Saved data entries
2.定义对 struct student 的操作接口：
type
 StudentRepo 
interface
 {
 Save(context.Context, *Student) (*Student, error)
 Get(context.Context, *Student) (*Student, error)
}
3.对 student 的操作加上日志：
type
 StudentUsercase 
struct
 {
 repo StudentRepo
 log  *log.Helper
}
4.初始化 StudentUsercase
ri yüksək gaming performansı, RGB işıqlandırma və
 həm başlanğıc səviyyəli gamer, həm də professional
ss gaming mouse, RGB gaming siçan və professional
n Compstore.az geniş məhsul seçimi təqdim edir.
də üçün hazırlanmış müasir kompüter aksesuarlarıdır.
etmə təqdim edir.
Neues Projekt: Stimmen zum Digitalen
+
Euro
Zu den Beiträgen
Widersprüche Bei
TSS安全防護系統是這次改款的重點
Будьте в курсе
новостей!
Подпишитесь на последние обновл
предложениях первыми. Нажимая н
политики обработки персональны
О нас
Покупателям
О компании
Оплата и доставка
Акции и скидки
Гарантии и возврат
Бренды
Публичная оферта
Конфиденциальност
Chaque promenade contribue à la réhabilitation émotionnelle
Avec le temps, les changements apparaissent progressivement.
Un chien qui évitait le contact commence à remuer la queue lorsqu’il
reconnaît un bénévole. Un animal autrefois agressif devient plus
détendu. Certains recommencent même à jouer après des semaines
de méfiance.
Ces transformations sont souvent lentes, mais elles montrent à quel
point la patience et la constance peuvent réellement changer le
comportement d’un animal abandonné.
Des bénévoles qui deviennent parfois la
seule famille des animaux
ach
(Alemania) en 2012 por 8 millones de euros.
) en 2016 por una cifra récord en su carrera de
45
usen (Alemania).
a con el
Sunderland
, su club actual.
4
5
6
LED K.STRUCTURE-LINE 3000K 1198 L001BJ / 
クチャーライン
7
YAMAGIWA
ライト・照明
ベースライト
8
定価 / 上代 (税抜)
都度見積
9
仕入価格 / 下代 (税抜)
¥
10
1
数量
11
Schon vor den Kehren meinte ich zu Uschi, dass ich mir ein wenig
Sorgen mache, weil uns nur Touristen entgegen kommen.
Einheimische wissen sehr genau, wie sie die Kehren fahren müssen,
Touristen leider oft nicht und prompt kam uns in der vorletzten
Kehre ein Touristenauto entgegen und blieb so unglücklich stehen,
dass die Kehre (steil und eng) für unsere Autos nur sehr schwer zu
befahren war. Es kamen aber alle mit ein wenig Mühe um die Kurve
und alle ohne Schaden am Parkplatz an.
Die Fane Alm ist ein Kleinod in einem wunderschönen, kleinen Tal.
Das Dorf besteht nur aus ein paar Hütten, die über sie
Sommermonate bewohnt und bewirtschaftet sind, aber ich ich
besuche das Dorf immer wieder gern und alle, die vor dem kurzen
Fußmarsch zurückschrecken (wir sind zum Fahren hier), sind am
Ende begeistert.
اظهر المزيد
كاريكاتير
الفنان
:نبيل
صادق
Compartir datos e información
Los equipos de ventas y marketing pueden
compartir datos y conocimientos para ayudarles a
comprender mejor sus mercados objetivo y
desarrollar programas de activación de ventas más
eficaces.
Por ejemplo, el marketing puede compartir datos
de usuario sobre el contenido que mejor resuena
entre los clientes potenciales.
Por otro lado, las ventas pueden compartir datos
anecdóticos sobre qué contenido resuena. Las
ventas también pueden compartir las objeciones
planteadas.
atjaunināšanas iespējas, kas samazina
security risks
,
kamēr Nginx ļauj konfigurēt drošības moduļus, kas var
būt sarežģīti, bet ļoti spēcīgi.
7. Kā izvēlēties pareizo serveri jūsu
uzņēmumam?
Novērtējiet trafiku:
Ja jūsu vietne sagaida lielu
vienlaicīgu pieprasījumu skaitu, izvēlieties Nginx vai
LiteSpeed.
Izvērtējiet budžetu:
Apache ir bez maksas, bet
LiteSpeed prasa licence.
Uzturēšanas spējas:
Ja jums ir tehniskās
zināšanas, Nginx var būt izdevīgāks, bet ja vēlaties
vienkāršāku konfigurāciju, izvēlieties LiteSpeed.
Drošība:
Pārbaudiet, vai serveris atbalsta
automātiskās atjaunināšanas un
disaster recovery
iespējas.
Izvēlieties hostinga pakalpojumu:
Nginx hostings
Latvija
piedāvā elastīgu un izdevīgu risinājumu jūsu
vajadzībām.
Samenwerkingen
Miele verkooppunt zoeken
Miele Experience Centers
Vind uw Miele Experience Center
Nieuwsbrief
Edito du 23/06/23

_Exercise description_
Where the string "gaming" appears in a line of the entries above, return that line.

_Your solution_
ri yüksək gaming performansı, RGB işıqlandırma və
ss gaming mouse, RGB gaming siçan və professional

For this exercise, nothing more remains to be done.